Takashi Sakajo: Exact solution to a Liouville equation on a curved torus and quantized point vortex equilibria.

Vortragender: Takashi Sakajo (Department of Mathematics, Kyoto University)
Ansprechpartner: Prof. Dr. Axel Voigt
Link zur Videokonferenz: BigBlueButton

Title:
Exact solution to a Liouville equation on a curved torus and quantized point vortex equilibria.

Abstract:
In this talk, an analytic formula of solutions to a modified Liouville equation on a curved torus with major radius R and minor radius r is presented. These solutions are interpreted as a steady solution of the incompressible Euler equation on the toroidal surface with a smooth background vorticity.
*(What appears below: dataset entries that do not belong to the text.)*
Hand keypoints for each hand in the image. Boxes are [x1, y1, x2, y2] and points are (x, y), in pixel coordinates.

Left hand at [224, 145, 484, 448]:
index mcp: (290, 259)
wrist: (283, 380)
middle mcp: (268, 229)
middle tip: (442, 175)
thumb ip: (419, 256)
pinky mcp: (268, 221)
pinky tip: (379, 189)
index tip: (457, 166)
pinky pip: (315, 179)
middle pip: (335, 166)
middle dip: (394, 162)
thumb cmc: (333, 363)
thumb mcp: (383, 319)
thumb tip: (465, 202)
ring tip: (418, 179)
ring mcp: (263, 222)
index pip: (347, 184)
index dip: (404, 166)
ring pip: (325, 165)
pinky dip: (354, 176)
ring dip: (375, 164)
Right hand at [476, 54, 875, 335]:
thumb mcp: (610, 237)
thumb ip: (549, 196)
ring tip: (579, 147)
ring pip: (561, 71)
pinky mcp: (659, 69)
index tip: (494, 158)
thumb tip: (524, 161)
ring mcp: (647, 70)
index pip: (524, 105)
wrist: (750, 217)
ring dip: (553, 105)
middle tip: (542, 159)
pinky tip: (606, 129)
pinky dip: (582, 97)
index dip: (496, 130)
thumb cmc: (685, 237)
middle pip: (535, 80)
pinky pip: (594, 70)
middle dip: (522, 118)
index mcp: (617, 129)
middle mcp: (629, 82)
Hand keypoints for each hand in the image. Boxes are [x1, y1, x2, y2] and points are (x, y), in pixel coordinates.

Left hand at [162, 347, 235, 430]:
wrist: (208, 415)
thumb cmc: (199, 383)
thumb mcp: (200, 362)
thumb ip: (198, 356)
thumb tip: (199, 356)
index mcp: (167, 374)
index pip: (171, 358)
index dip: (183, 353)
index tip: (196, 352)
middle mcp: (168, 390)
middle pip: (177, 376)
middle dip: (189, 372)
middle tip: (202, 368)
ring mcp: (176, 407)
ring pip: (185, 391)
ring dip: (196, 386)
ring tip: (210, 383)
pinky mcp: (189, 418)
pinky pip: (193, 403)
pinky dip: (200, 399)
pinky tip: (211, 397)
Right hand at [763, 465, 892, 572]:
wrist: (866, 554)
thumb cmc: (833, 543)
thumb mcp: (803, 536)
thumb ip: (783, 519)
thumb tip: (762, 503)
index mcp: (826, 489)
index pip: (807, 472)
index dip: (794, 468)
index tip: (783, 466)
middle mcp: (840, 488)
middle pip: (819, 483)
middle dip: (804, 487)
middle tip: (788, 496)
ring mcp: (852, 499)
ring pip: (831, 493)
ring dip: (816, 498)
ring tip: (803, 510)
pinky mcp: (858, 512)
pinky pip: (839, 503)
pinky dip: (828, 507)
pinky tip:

This is a generalization of the flows with smooth vorticity distributions owing to Stuart in the plane and Crowdy on the spherical surface. Hence, it is interesting to investigate how these geometric properties of the torus affect the topological flow structures along with the change of the aspect ratio α=R/r characterizing geometric features of torus, i.e., non-constant curvature and a handle structure. In addition, the analytic formula yields point vortex equilibria with strengths quantized by 2π in a background smooth Liouville-type vorticity field, which is a model of quantized vortex crystals appearing superfluids. We show that appropriate choices of the loxodromic function in the solution leads to stationary vortex patterns with point vortices of identical strengths. We also find solutions continuously dependent on a parameter, such that the point vortices remain fixed whereas the smooth background vorticity changes with the parameter. This talk is based on the paper “T. Sakajo, Proc. Roy. Soc. A vol. 475 (2019) (doi: 10.1098/rspa.2018.0666) (Open Access)”, and a joint work with Dr. V. S. Krishnamurthy at University of Vienna.